*WORK REQUIRED*: Pick up the passage on Australia's rare earth minerals after its final sentence and continue writing it.

*DOCUMENT PASSAGE*:
Why Australia? Fixing a Fraught Friendship

Australia is “home to much of the periodic table,” including over 5% of global rare earth mineral reserves. However, the country has been slow to begin effectively extracting and processing these elements due to the technological capacity and high investment it requires, the environmental degradation it causes, and the low yield it results in. These metals—including cobalt, lithium, neodymium, praseodymium, manganese, tungsten, gallium, and more—are essential, but typically only in small quantities. Thus, private companies are less likely to invest in them due to the expectedly low profit margins. 

Despite the private sector’s hesitation to engage specifically with rare earth minerals, Australia has one of the strongest mining sectors in the world and has 89 active rare earth exploration projects (compared to Canada’s 18 and Brazil’s 13). Since declaring the critical minerals sector a “priority industry” and aligning its goals with Australian technological priorities, Australia has made slow but steady progress towards expanding its rare earth mining capacity. The Australian Department of Industry, Science and Resources writes: “We are growing our critical minerals sector to make Australia a world-leading producer of raw and processed critical minerals.” In 2024, Australia was the top destination for rare earth exploration, receiving 45% ($64 million) of worldwide investment in critical minerals mining, more than five times the amount invested in Brazil, the next largest recipient. The Australian Stock Exchange also recently became the second-largest source of financing for junior and mid-tier mining companies. 

According to the Center for Strategic and International Studies, “Australia holds three decisive advantages—world-class geological reserves, strong capital markets, and deep human capital.” Through this deal, both countries hope to unleash Australia’s rare earth potential and become a “model for supply-chain cooperation globally.”

*STORED DATA*:
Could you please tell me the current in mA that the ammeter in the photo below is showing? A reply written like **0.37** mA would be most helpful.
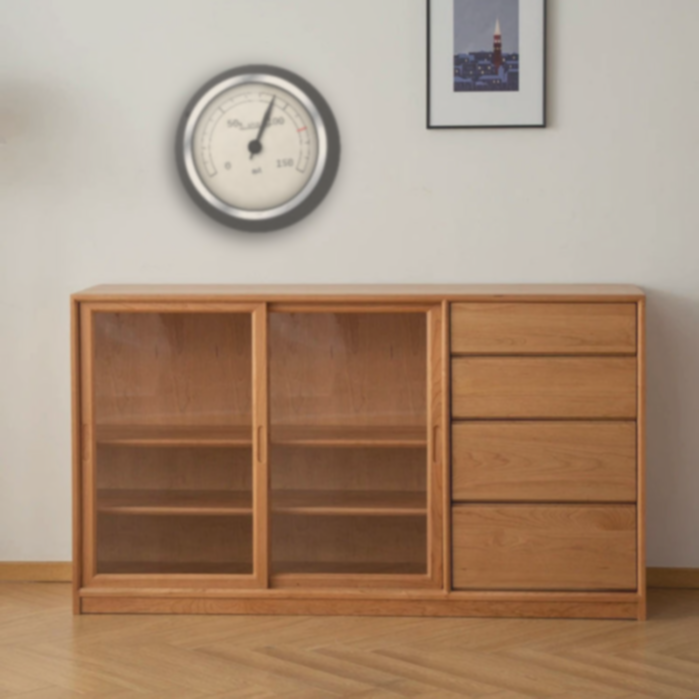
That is **90** mA
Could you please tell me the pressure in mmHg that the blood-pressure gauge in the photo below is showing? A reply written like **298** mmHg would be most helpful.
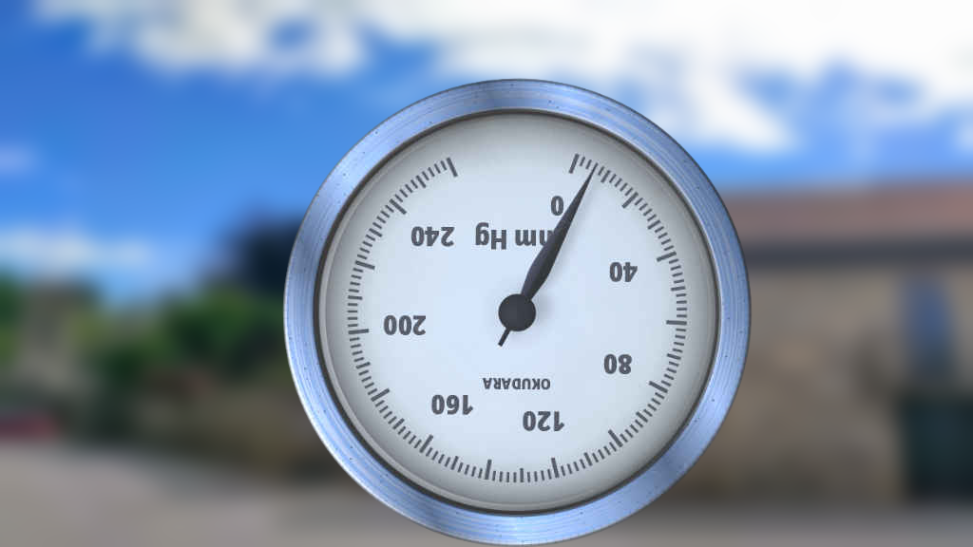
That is **6** mmHg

*TASK ANSWER*:
But this deal is not only a model for global markets. It is a model for how the U.S. can repair relationships that Trump has disrupted since retaking office in January. Tensions recently rose between the U.S. and Australia when Trump levied excessive tariffs against the country, like he has to other American allies. Thus, this deal comes at a critical point in the countries’ 70+ years of formal alliance. And from the Australian side, Albanese was working hard to remind Trump of the value of an alliance with Australia. Analysis from The New York Times explained that by “floating its potential to help the US on the minerals, Australia could press on other points of contention between the countries,” such as the renewal of the U.S.’s commitment to AUKUS or the removal of the 50% tariff on steel and aluminum exports. 

In public, both leaders have lauded their countries’ close relationship since signing the deal. Albanese stated that “there are no closer friends and allies than the United States of America and Australia,” and that this “cooperation” on rare earth minerals is “testament to [that] trusted partnership.” However, on paper, it is clear that not all the damage has been undone; the legalistic aspects of this new partnership reflect the expected possibility of future disagreement between Trump’s far-right and Albanese’s center-left administrations. 

According to Albanese, this agreement is not “legally binding [or] enforceable,” a distinction which means either country could back out of the deal with little legal consequence. The political consequences, however, could be extreme, and might extend China’s lead in the race for global rare earth supply chain dominance.  

China

As of this year, China controls 70% of mining, 92% of processing, and 98% of magnet manufacturing of rare earth minerals. Given the escalating tensions between China and both the U.S. and Australia, Chinese control of the market leaves these Western powers rather vulnerable to the Chinese government. Despite this supply chain insecurity, global mineral market expert Matt Warder explains that “Western efforts to counter China’s dominance have been fragmented and reactive,” making this bilateral deal unique in the fight to create a Western-controlled market.  

This fight, however, poses an outsized economic risk for Australia. The country’s economy, particularly its mining industry and economy, is deeply connected to China’s; China buys 33% of Australia’s overall exports and over 75% of Australia’s iron ore exports from mining. Before the deal was finalized and announced in October, the Chinese state media issued a warning to Australia that it would not tolerate “infringements on its core interests,” suggesting that any Australian deal that would threaten Chinese dominance of rare earth markets (as this deal explicitly does) would yield consequences.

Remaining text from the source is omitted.